I love the story of Bolindauan, who was born of a Spanish friar and a catalonan, and how she resisted Catholicism and continued to follow her animist beliefs even though, as a mestiza and privileged daughter of a priest, she could have lived a life of privilege.
***And here we are today, getting to know the history of the babaylan to remind us that we are descended from these women. We are also reminded that what is lost is not lost forever, that the fantasy story on which these women's lives were written into can be unmasked. As women who recognize how we were constituted by erasure and negation in historical narratives that pass for transcendent truth rather than the fantasy story that they truly are, we can, today, choose to tell a different story.

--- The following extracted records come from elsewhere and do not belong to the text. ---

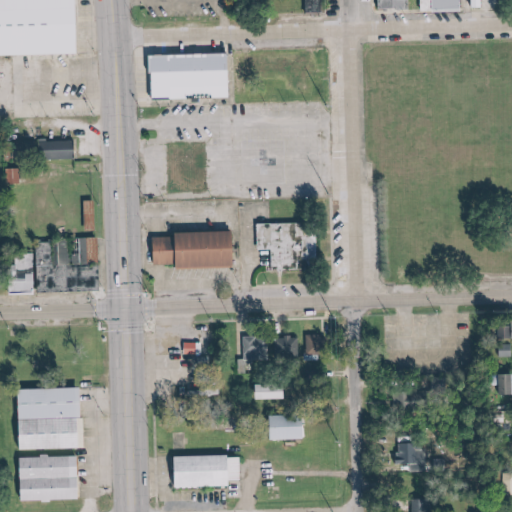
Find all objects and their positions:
building: (424, 5)
building: (177, 6)
building: (314, 6)
building: (41, 27)
road: (311, 33)
building: (284, 68)
building: (185, 76)
building: (193, 76)
road: (234, 123)
building: (60, 150)
road: (293, 154)
park: (432, 161)
building: (184, 167)
building: (13, 176)
road: (293, 181)
road: (180, 214)
building: (292, 245)
building: (198, 250)
building: (203, 250)
road: (122, 255)
road: (353, 256)
building: (59, 267)
road: (255, 300)
traffic signals: (122, 306)
building: (509, 330)
building: (317, 346)
building: (289, 347)
building: (192, 348)
building: (202, 348)
building: (258, 348)
building: (507, 384)
building: (273, 391)
building: (403, 396)
building: (55, 419)
building: (291, 427)
building: (410, 455)
building: (211, 471)
building: (53, 479)
building: (419, 505)
road: (353, 511)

Wednesday, September 02, 2009
today's gift:
I am 21 years old, filipino, born in Manila, .....
... So I started to write again and start questioning what I wanted out of life. I went to the Pistahan festival in San Francisco a few weeks after I came back and I decided at that festival I was going to buy a few books before I left. I knew the books at the festival were books that I couldn't get at your local Barnes & Nobles. There was one stand that Eduardo Detangez was selling some books laid out on a table and for some reason your book "A Book of Her Own" was calling me. At first I picked it up and thought hmm maybe I should start looking around more, but for some reason I couldn't put it down. I decided to buy it and the lady at the stand told me that it was a great book, how great of a speaker you are and well known. She also told me about the Baybaylan Conference in April at Sonoma State. So I joined that conference circle on Facebook and eventually found you =)"
also, I wanted to say Thank you for your works. You are a true inspiration to me. I appreciate all your hard work and your ability to share your thoughts and words. It is comforting to know that there is someone else out there that feels some of the same overwhelming emotions."